We should all, take a minute to think about our personal safety practices while on the water. This could happen to any of us who frequently or even occasionally fish alone. Any lake! Any time!


----------



## shadslinger (Aug 21, 2005)

Those inflatable life vests with a CO2 cartridge sound better all of the time.


----------



## GoneFish'n (Jan 8, 2010)

great minds run up the same river Loy. I was thinking the same thing. We should all make the best of learning from this tragic event as we say a prayer for the family.
GoneFish'n:fish:
Charlie


----------



## Lone Eagle (Aug 20, 2009)

shadslinger said:


> Those inflatable life vests with a CO2 cartridge sound better all of the time.


Loy, I have been wearing one for years. They are expensive but worth it.


----------



## rocket34 (Jul 7, 2009)

I got one a couple of years ago after the drowning on one of the Dallas lakes that got discussed on this board. Frankly, part of my decision to buy my Hurricane deck boat was safety. The large flat deck and and fences are, I think, safer for an old dude who is not as steady on his feet as he once was. I was stumbling all over the fishing clutter in my bass boat. A couple of close calls made me think about what I was doing. OK, so I fish from an aircarft carrier but I am sure I am safer.


----------



## big-john (Jan 6, 2011)

God,bless his family.I hope they take some comfort in him dying while he was doing something he loved!


----------



## johnmyjohn (Aug 6, 2006)

Very sad. My wife didn't like me going out fishing by myself, she made me promise to wear a life jacket all the time on the trip. I fought it at first and reversed my thoughts thinking about her going out by herself. I made it easy for me and bought an automatic inflatable vest, you know they're there but way better than even a ski vest. I don't wade fish hardly anymore so the idea is if I get wet it's not on purpose.


----------



## shadslinger (Aug 21, 2005)

I been running on borrowed time anyway, so I should take care get me one. About $95.00 at Academy?


----------



## jhen (Mar 25, 2011)

*Yes sir probably not a bad idea*


----------



## johnmyjohn (Aug 6, 2006)

shadslinger said:


> I been running on borrowed time anyway, so I should take care get me one. About $95.00 at Academy?


 Check Cabela's, I got their premium vest for $79 delivered. It's more heavy duty than the others and seems like they would wear longer.
http://www.cabelas.com/product/Boat...jackets/_/N-1100590/Ns-CATEGORY_SEQ_104399280


----------



## johnmyjohn (Aug 6, 2006)

Sorry, should of PMed that last one.


----------

Study material:
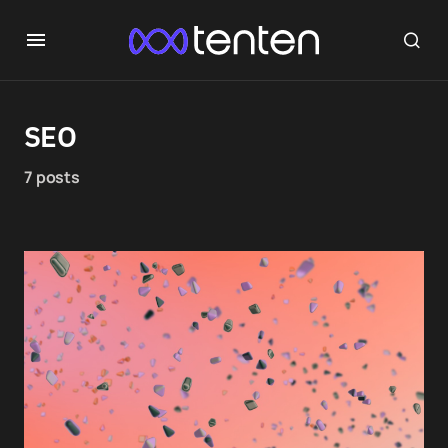
SEO
7 posts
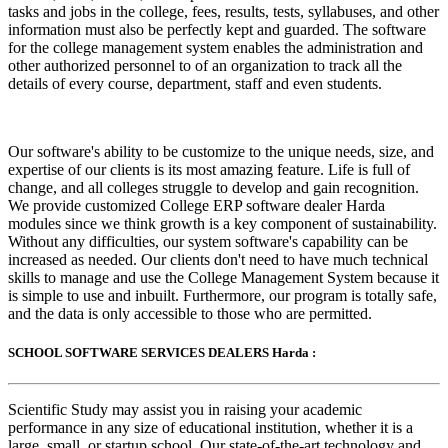
tasks and jobs in the college, fees, results, tests, syllabuses, and other
information must also be perfectly kept and guarded. The software
for the college management system enables the administration and
other authorized personnel to of an organization to track all the
details of every course, department, staff and even students.
Our software's ability to be customize to the unique needs, size, and
expertise of our clients is its most amazing feature. Life is full of
change, and all colleges struggle to develop and gain recognition.
We provide customized College ERP software dealer Harda
modules since we think growth is a key component of sustainability.
Without any difficulties, our system software's capability can be
increased as needed. Our clients don't need to have much technical
skills to manage and use the College Management System because it
is simple to use and inbuilt. Furthermore, our program is totally safe,
and the data is only accessible to those who are permitted.
SCHOOL SOFTWARE SERVICES DEALERS Harda :
Scientific Study may assist you in raising your academic
performance in any size of educational institution, whether it is a
large, small, or startup school. Our state-of-the-art technology and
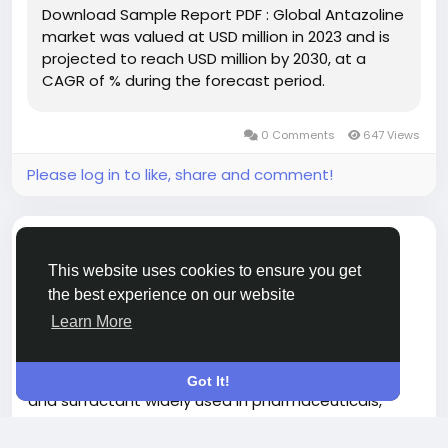
Download Sample Report PDF : Global Antazoline
market was valued at USD million in 2023 and is
Download FREE Sample Report:
projected to reach USD million by 2030, at a
https://www.24chemicalresearch.com/download-
CAGR of % during the forecast period.
sample/272030/global-antazoline-market-2024-
870
0 Comments
647 Views
Please log in to like, share and comment!
shared a link
Nisha Roy
9 months ago
-
This website uses cookies to ensure you get
the best experience on our website
Sorbitan Trioleate market Analysis 2025–2032:
Learn More
Demand Shifts & Growth Trends
Global Sorbitan Trioleate market, a key emulsifier
Got It!
and surfactant widely used in pharmaceuticals,
personal care, and industrial applications, has
Read more
demonstrated steady expansion despite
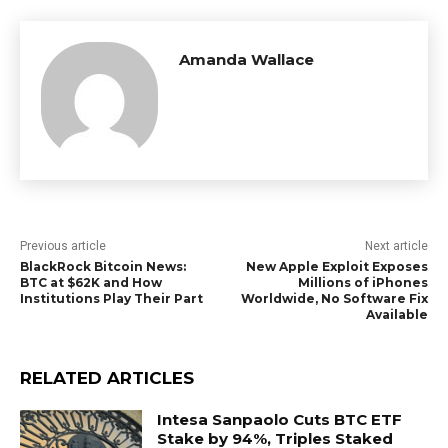
Amanda Wallace
Previous article
Next article
BlackRock Bitcoin News:
New Apple Exploit Exposes
BTC at $62K and How
Millions of iPhones
Institutions Play Their Part
Worldwide, No Software Fix
Available
RELATED ARTICLES
Intesa Sanpaolo Cuts BTC ETF
Stake by 94%, Triples Staked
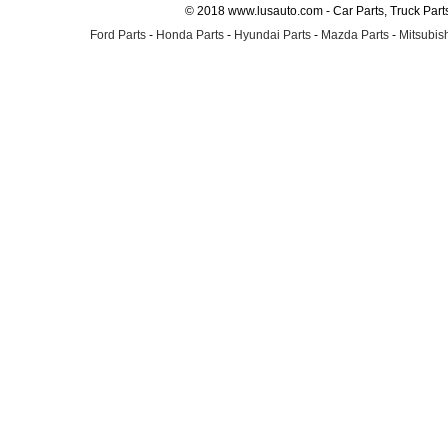
© 2018 www.lusauto.com - Car Parts, Truck Part
Ford Parts
-
Honda Parts
-
Hyundai Parts
-
Mazda Parts
-
Mitsubish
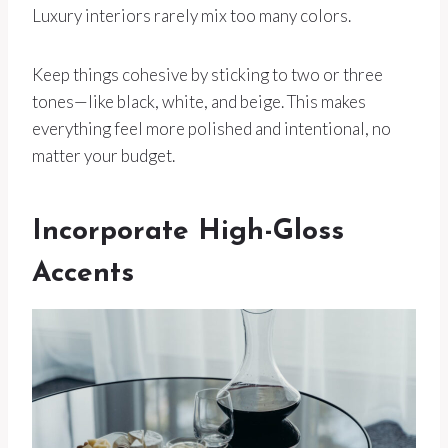
Luxury interiors rarely mix too many colors.
Keep things cohesive by sticking to two or three
tones—like black, white, and beige. This makes
everything feel more polished and intentional, no
matter your budget.
Incorporate High-Gloss
Accents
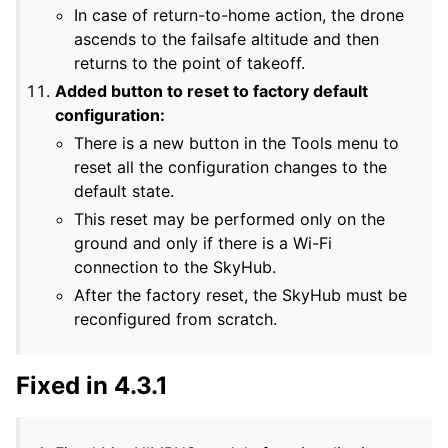
In case of return-to-home action, the drone
ascends to the failsafe altitude and then
returns to the point of takeoff.
Added button to reset to factory default
configuration:
There is a new button in the Tools menu to
reset all the configuration changes to the
default state.
This reset may be performed only on the
ground and only if there is a Wi-Fi
connection to the SkyHub.
After the factory reset, the SkyHub must be
reconfigured from scratch.
Fixed in 4.3.1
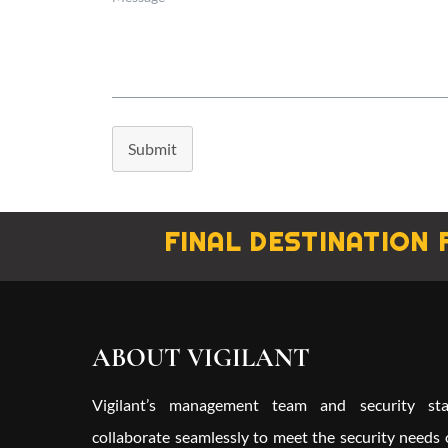
Submit
FINAL DESTINATION 
ABOUT VIGILANT
Vigilant’s management team and security sta
collaborate seamlessly to meet the security needs 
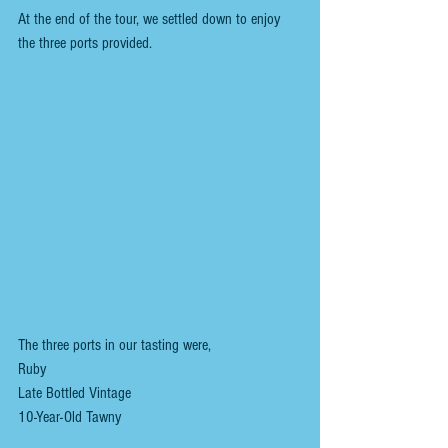
At the end of the tour, we settled down to enjoy 
the three ports provided.
The three ports in our tasting were,
Ruby
Late Bottled Vintage
10-Year-Old Tawny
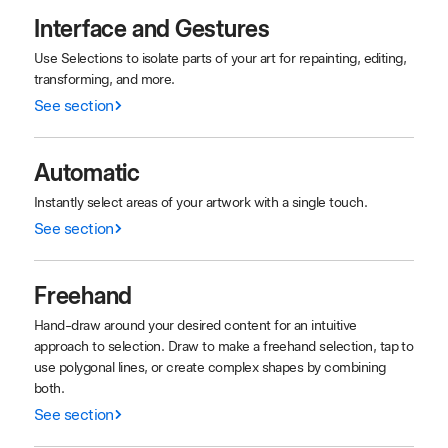
Interface and Gestures
Use Selections to isolate parts of your art for repainting, editing,
transforming, and more.
See section
Automatic
Instantly select areas of your artwork with a single touch.
See section
Freehand
Hand-draw around your desired content for an intuitive
approach to selection. Draw to make a freehand selection, tap to
use polygonal lines, or create complex shapes by combining
both.
See section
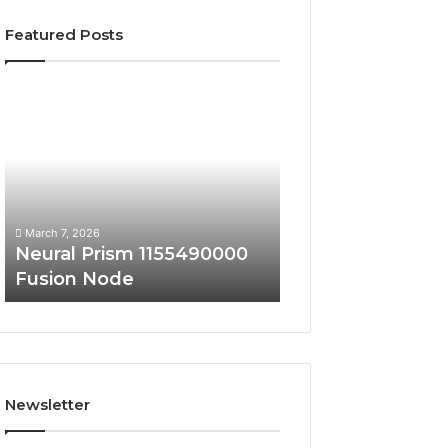
Featured Posts
Neural
Market
Prism
Authority
1155490000
241170000
Fusion
Digital
Node
Scaling
March 7, 2026
March 7, 2026
Neural Prism 1155490000
Market Authority
Fusion Node
241170000 Digita
Newsletter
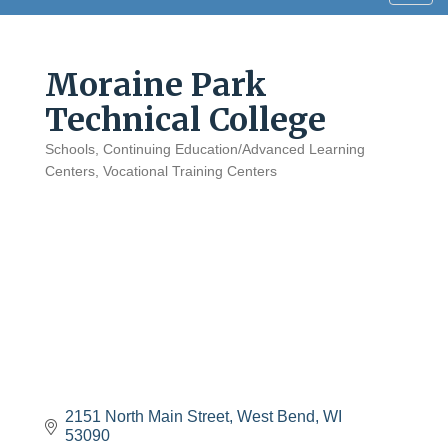
navig
Moraine Park
Technical College
Schools
Continuing Education/Advanced Learning
Categories
Centers
Vocational Training Centers
2151 North Main Street
West Bend
WI
53090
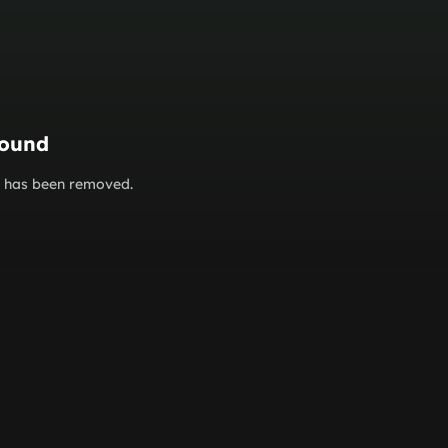
found
or has been removed.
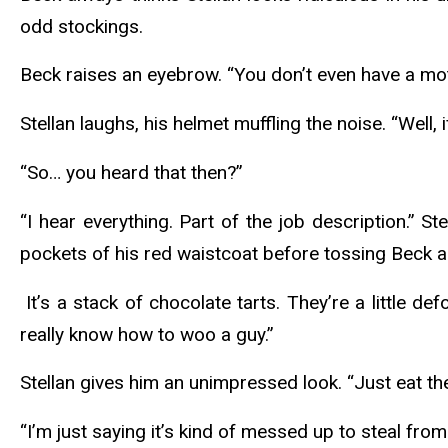
odd stockings.
Beck raises an eyebrow. “You don’t even have a mo
Stellan laughs, his helmet muffling the noise. “Well, 
“So… you heard that then?”
“I hear everything. Part of the job description.” St
pockets of his red waistcoat before tossing Beck a
It’s a stack of chocolate tarts. They’re a little d
really know how to woo a guy.”
Stellan gives him an unimpressed look. “Just eat the
“I’m just saying it’s kind of messed up to steal from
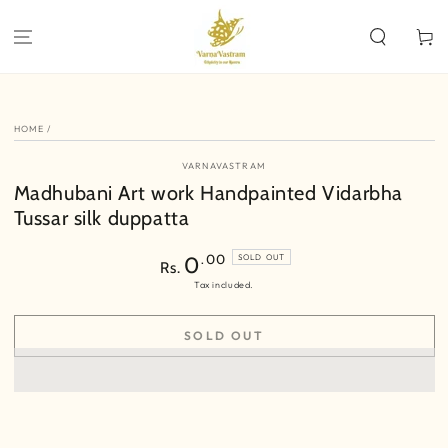
SKIP TO
CONTENT
Cart
SKIP TO PRODUCT
INFORMATION
HOME
/
VARNAVASTRAM
Madhubani Art work Handpainted Vidarbha
Tussar silk duppatta
Regular
.00
0
SOLD OUT
Rs.
price
Tax included.
SOLD OUT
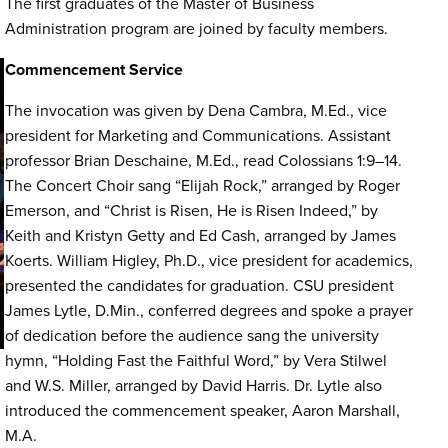
The first graduates of the Master of Business
Administration program are joined by faculty members.
Commencement Service
The invocation was given by Dena Cambra, M.Ed., vice
president for Marketing and Communications. Assistant
professor Brian Deschaine, M.Ed., read Colossians 1:9–14.
The Concert Choir sang “Elijah Rock,” arranged by Roger
Emerson, and “Christ is Risen, He is Risen Indeed,” by
Keith and Kristyn Getty and Ed Cash, arranged by James
Koerts. William Higley, Ph.D., vice president for academics,
presented the candidates for graduation. CSU president
James Lytle, D.Min., conferred degrees and spoke a prayer
of dedication before the audience sang the university
hymn, “Holding Fast the Faithful Word,” by Vera Stilwel
and W.S. Miller, arranged by David Harris. Dr. Lytle also
introduced the commencement speaker, Aaron Marshall,
M.A.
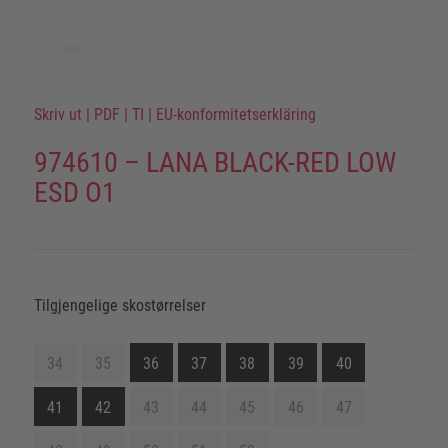
Skriv ut
|
PDF
|
TI
|
EU-konformitetserkläring
974610 – LANA BLACK-RED LOW
ESD O1
Tilgjengelige skostørrelser
34
35
36
37
38
39
40
41
42
43
44
45
46
47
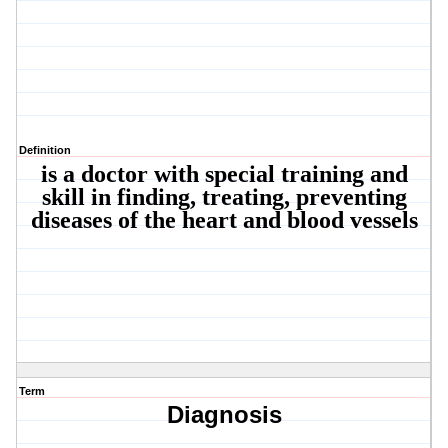
Definition
is a doctor with special training and
skill in finding, treating, preventing
diseases of the heart and blood vessels
Term
Diagnosis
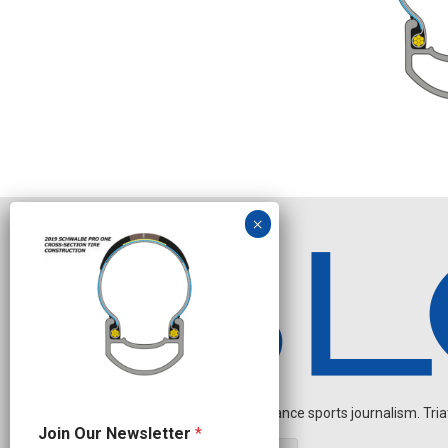
Independent endurance sports journalism. Triathl
J
Join Our Newsletter
*
o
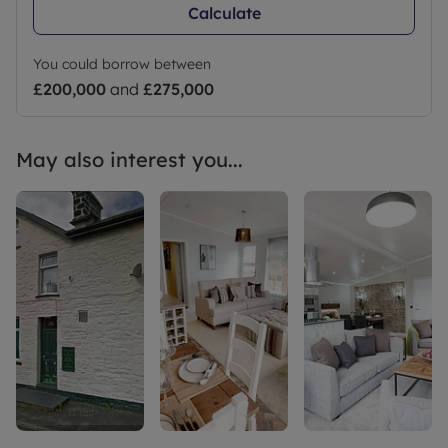
Calculate
You could borrow between
£200,000
and
£275,000
May also interest you...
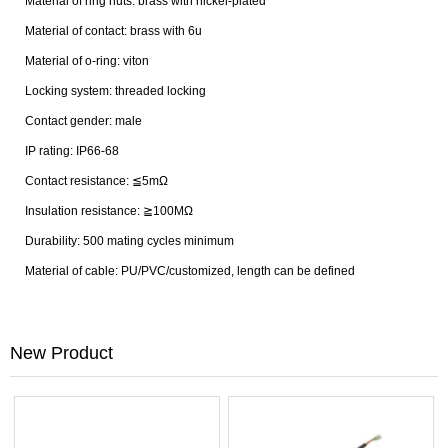
Material of ring nuts: brass with nickel-plated
Material of contact: brass with 6u
Material of o-ring: viton
Locking system: threaded locking
Contact gender: male
IP rating: IP66-68
Contact resistance: ≦5mΩ
Insulation resistance: ≧100MΩ
Durability: 500 mating cycles minimum
Material of cable: PU/PVC/customized, length can be defined
New Product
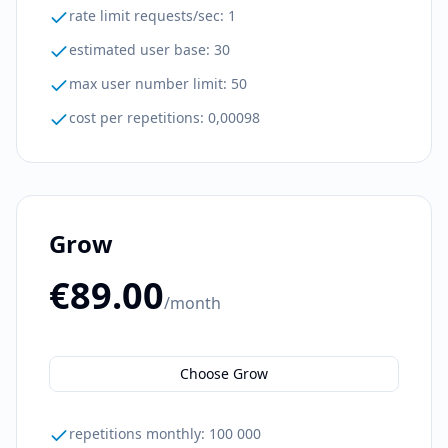
rate limit requests/sec
:
1
estimated user base
:
30
max user number limit
:
50
cost per repetitions
:
0,00098
Grow
€89.00
/month
Choose Grow
repetitions monthly
:
100 000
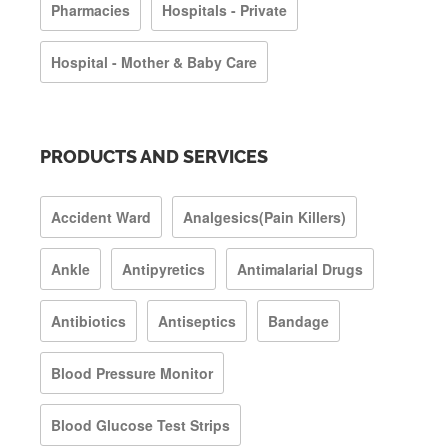
Pharmacies
Hospitals - Private
Hospital - Mother & Baby Care
PRODUCTS AND SERVICES
Accident Ward
Analgesics(Pain Killers)
Ankle
Antipyretics
Antimalarial Drugs
Antibiotics
Antiseptics
Bandage
Blood Pressure Monitor
Blood Glucose Test Strips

Set of tasks:
A. Which usernames appear as post authors in the fishing safety thread? List each one once.
B. Can you copy out the lines of the entries from the line containing "In case of return-to-home action, the drone" through the line containing "After the factory reset, the SkyHub must be", both included?

Answers in order:
A. shadslinger, GoneFish'n, Lone Eagle, rocket34, big-john, johnmyjohn, jhen

B.
In case of return-to-home action, the drone
ascends to the failsafe altitude and then
returns to the point of takeoff.
Added button to reset to factory default
configuration:
There is a new button in the Tools menu to
reset all the configuration changes to the
default state.
This reset may be performed only on the
ground and only if there is a Wi-Fi
connection to the SkyHub.
After the factory reset, the SkyHub must be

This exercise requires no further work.